Source data ->
=-=-=-=-=

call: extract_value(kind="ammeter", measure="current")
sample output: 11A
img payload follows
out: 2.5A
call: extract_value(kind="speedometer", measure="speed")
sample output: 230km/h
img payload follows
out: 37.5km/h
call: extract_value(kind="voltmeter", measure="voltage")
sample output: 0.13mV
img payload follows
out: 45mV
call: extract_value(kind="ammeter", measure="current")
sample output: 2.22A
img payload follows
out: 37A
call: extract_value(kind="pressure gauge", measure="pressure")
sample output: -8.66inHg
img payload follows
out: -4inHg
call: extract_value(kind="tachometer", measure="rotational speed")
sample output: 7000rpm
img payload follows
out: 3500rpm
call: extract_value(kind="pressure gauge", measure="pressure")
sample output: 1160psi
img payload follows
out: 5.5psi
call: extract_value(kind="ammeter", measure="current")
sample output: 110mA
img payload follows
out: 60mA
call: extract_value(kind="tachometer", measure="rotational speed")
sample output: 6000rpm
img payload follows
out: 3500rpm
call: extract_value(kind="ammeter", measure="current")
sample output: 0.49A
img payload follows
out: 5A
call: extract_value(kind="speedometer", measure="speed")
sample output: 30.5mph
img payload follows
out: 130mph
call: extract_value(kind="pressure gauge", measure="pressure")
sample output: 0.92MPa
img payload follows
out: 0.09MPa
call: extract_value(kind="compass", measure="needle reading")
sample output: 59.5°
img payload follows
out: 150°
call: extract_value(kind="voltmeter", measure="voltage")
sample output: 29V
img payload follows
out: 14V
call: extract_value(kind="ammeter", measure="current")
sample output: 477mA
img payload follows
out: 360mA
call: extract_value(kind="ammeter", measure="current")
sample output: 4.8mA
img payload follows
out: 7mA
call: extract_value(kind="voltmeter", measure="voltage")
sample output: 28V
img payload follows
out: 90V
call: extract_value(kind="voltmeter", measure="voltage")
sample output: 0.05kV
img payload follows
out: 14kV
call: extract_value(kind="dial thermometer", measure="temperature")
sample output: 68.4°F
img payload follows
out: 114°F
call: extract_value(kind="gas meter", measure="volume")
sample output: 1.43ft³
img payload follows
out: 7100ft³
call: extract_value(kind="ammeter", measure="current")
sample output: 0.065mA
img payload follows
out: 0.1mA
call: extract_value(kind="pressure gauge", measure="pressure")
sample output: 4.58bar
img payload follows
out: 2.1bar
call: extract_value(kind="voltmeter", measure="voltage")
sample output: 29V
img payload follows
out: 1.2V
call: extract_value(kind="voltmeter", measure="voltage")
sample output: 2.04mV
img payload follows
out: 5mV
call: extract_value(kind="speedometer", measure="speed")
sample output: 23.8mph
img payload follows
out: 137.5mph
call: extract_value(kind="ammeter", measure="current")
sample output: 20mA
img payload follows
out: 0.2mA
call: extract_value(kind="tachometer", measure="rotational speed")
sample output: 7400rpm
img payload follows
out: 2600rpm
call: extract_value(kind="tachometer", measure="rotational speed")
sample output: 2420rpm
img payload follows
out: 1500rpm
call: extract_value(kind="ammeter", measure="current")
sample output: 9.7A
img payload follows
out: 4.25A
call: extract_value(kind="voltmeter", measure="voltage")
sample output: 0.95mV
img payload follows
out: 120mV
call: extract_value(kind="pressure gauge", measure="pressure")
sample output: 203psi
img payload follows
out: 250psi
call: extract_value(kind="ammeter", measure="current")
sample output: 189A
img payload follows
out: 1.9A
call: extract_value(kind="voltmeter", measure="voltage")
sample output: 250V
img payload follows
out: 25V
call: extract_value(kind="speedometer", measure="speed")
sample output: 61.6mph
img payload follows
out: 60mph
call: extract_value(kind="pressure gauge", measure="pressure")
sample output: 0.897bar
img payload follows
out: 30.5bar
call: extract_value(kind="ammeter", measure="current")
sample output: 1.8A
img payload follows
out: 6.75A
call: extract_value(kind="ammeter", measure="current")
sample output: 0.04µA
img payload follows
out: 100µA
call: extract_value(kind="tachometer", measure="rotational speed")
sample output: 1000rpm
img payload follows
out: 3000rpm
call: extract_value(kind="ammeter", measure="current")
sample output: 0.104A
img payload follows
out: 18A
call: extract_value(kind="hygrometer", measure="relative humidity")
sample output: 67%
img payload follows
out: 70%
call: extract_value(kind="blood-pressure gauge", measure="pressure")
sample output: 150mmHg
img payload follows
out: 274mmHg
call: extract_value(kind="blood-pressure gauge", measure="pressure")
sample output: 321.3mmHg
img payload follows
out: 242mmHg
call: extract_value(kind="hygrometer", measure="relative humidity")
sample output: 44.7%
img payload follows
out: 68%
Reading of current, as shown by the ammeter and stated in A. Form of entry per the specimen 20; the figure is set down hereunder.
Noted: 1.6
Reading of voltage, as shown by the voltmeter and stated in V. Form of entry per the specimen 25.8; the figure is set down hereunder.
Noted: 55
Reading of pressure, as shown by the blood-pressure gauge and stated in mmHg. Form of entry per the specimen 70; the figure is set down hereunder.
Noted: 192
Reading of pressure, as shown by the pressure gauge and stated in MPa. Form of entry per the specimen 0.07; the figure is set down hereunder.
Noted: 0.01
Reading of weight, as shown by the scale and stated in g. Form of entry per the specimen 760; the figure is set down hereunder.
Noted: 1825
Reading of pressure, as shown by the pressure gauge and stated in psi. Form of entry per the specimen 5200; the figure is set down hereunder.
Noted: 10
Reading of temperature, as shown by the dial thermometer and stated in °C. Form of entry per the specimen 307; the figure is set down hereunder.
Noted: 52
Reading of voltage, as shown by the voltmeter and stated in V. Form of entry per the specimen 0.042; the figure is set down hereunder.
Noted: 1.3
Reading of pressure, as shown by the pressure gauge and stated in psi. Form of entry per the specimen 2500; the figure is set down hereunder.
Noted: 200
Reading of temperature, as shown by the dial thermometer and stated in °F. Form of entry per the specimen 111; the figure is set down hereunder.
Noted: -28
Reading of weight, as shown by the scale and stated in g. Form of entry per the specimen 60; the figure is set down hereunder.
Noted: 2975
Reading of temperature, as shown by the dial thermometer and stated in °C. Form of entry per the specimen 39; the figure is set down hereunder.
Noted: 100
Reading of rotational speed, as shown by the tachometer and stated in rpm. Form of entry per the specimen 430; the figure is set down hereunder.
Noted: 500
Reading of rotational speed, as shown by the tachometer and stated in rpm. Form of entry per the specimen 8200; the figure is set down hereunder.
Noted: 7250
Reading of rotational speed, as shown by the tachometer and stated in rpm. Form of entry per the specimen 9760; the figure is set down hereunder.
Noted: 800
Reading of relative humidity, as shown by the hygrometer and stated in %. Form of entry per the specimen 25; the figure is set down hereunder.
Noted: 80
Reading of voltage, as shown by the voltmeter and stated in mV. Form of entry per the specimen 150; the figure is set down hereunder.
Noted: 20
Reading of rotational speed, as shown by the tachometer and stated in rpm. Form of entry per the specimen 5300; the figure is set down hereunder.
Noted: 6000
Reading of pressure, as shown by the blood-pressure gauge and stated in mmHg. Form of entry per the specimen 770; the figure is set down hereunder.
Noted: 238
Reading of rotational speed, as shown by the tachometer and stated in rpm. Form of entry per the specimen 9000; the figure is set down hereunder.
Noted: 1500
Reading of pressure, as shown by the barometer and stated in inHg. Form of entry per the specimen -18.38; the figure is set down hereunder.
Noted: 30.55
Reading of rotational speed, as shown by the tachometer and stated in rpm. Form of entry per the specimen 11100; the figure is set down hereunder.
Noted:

=-=-=-=-=

Reproduce every one of the items above verbatim, changing nothing in wording, punctuation, or order.

Answer to this task ->
call: extract_value(kind="ammeter", measure="current")
sample output: 11A
img payload follows
out: 2.5A
call: extract_value(kind="speedometer", measure="speed")
sample output: 230km/h
img payload follows
out: 37.5km/h
call: extract_value(kind="voltmeter", measure="voltage")
sample output: 0.13mV
img payload follows
out: 45mV
call: extract_value(kind="ammeter", measure="current")
sample output: 2.22A
img payload follows
out: 37A
call: extract_value(kind="pressure gauge", measure="pressure")
sample output: -8.66inHg
img payload follows
out: -4inHg
call: extract_value(kind="tachometer", measure="rotational speed")
sample output: 7000rpm
img payload follows
out: 3500rpm
call: extract_value(kind="pressure gauge", measure="pressure")
sample output: 1160psi
img payload follows
out: 5.5psi
call: extract_value(kind="ammeter", measure="current")
sample output: 110mA
img payload follows
out: 60mA
call: extract_value(kind="tachometer", measure="rotational speed")
sample output: 6000rpm
img payload follows
out: 3500rpm
call: extract_value(kind="ammeter", measure="current")
sample output: 0.49A
img payload follows
out: 5A
call: extract_value(kind="speedometer", measure="speed")
sample output: 30.5mph
img payload follows
out: 130mph
call: extract_value(kind="pressure gauge", measure="pressure")
sample output: 0.92MPa
img payload follows
out: 0.09MPa
call: extract_value(kind="compass", measure="needle reading")
sample output: 59.5°
img payload follows
out: 150°
call: extract_value(kind="voltmeter", measure="voltage")
sample output: 29V
img payload follows
out: 14V
call: extract_value(kind="ammeter", measure="current")
sample output: 477mA
img payload follows
out: 360mA
call: extract_value(kind="ammeter", measure="current")
sample output: 4.8mA
img payload follows
out: 7mA
call: extract_value(kind="voltmeter", measure="voltage")
sample output: 28V
img payload follows
out: 90V
call: extract_value(kind="voltmeter", measure="voltage")
sample output: 0.05kV
img payload follows
out: 14kV
call: extract_value(kind="dial thermometer", measure="temperature")
sample output: 68.4°F
img payload follows
out: 114°F
call: extract_value(kind="gas meter", measure="volume")
sample output: 1.43ft³
img payload follows
out: 7100ft³
call: extract_value(kind="ammeter", measure="current")
sample output: 0.065mA
img payload follows
out: 0.1mA
call: extract_value(kind="pressure gauge", measure="pressure")
sample output: 4.58bar
img payload follows
out: 2.1bar
call: extract_value(kind="voltmeter", measure="voltage")
sample output: 29V
img payload follows
out: 1.2V
call: extract_value(kind="voltmeter", measure="voltage")
sample output: 2.04mV
img payload follows
out: 5mV
call: extract_value(kind="speedometer", measure="speed")
sample output: 23.8mph
img payload follows
out: 137.5mph
call: extract_value(kind="ammeter", measure="current")
sample output: 20mA
img payload follows
out: 0.2mA
call: extract_value(kind="tachometer", measure="rotational speed")
sample output: 7400rpm
img payload follows
out: 2600rpm
call: extract_value(kind="tachometer", measure="rotational speed")
sample output: 2420rpm
img payload follows
out: 1500rpm
call: extract_value(kind="ammeter", measure="current")
sample output: 9.7A
img payload follows
out: 4.25A
call: extract_value(kind="voltmeter", measure="voltage")
sample output: 0.95mV
img payload follows
out: 120mV
call: extract_value(kind="pressure gauge", measure="pressure")
sample output: 203psi
img payload follows
out: 250psi
call: extract_value(kind="ammeter", measure="current")
sample output: 189A
img payload follows
out: 1.9A
call: extract_value(kind="voltmeter", measure="voltage")
sample output: 250V
img payload follows
out: 25V
call: extract_value(kind="speedometer", measure="speed")
sample output: 61.6mph
img payload follows
out: 60mph
call: extract_value(kind="pressure gauge", measure="pressure")
sample output: 0.897bar
img payload follows
out: 30.5bar
call: extract_value(kind="ammeter", measure="current")
sample output: 1.8A
img payload follows
out: 6.75A
call: extract_value(kind="ammeter", measure="current")
sample output: 0.04µA
img payload follows
out: 100µA
call: extract_value(kind="tachometer", measure="rotational speed")
sample output: 1000rpm
img payload follows
out: 3000rpm
call: extract_value(kind="ammeter", measure="current")
sample output: 0.104A
img payload follows
out: 18A
call: extract_value(kind="hygrometer", measure="relative humidity")
sample output: 67%
img payload follows
out: 70%
call: extract_value(kind="blood-pressure gauge", measure="pressure")
sample output: 150mmHg
img payload follows
out: 274mmHg
call: extract_value(kind="blood-pressure gauge", measure="pressure")
sample output: 321.3mmHg
img payload follows
out: 242mmHg
call: extract_value(kind="hygrometer", measure="relative humidity")
sample output: 44.7%
img payload follows
out: 68%
Reading of current, as shown by the ammeter and stated in A. Form of entry per the specimen 20; the figure is set down hereunder.
Noted: 1.6
Reading of voltage, as shown by the voltmeter and stated in V. Form of entry per the specimen 25.8; the figure is set down hereunder.
Noted: 55
Reading of pressure, as shown by the blood-pressure gauge and stated in mmHg. Form of entry per the specimen 70; the figure is set down hereunder.
Noted: 192
Reading of pressure, as shown by the pressure gauge and stated in MPa. Form of entry per the specimen 0.07; the figure is set down hereunder.
Noted: 0.01
Reading of weight, as shown by the scale and stated in g. Form of entry per the specimen 760; the figure is set down hereunder.
Noted: 1825
Reading of pressure, as shown by the pressure gauge and stated in psi. Form of entry per the specimen 5200; the figure is set down hereunder.
Noted: 10
Reading of temperature, as shown by the dial thermometer and stated in °C. Form of entry per the specimen 307; the figure is set down hereunder.
Noted: 52
Reading of voltage, as shown by the voltmeter and stated in V. Form of entry per the specimen 0.042; the figure is set down hereunder.
Noted: 1.3
Reading of pressure, as shown by the pressure gauge and stated in psi. Form of entry per the specimen 2500; the figure is set down hereunder.
Noted: 200
Reading of temperature, as shown by the dial thermometer and stated in °F. Form of entry per the specimen 111; the figure is set down hereunder.
Noted: -28
Reading of weight, as shown by the scale and stated in g. Form of entry per the specimen 60; the figure is set down hereunder.
Noted: 2975
Reading of temperature, as shown by the dial thermometer and stated in °C. Form of entry per the specimen 39; the figure is set down hereunder.
Noted: 100
Reading of rotational speed, as shown by the tachometer and stated in rpm. Form of entry per the specimen 430; the figure is set down hereunder.
Noted: 500
Reading of rotational speed, as shown by the tachometer and stated in rpm. Form of entry per the specimen 8200; the figure is set down hereunder.
Noted: 7250
Reading of rotational speed, as shown by the tachometer and stated in rpm. Form of entry per the specimen 9760; the figure is set down hereunder.
Noted: 800
Reading of relative humidity, as shown by the hygrometer and stated in %. Form of entry per the specimen 25; the figure is set down hereunder.
Noted: 80
Reading of voltage, as shown by the voltmeter and stated in mV. Form of entry per the specimen 150; the figure is set down hereunder.
Noted: 20
Reading of rotational speed, as shown by the tachometer and stated in rpm. Form of entry per the specimen 5300; the figure is set down hereunder.
Noted: 6000
Reading of pressure, as shown by the blood-pressure gauge and stated in mmHg. Form of entry per the specimen 770; the figure is set down hereunder.
Noted: 238
Reading of rotational speed, as shown by the tachometer and stated in rpm. Form of entry per the specimen 9000; the figure is set down hereunder.
Noted: 1500
Reading of pressure, as shown by the barometer and stated in inHg. Form of entry per the specimen -18.38; the figure is set down hereunder.
Noted: 30.55
Reading of rotational speed, as shown by the tachometer and stated in rpm. Form of entry per the specimen 11100; the figure is set down hereunder.
Noted:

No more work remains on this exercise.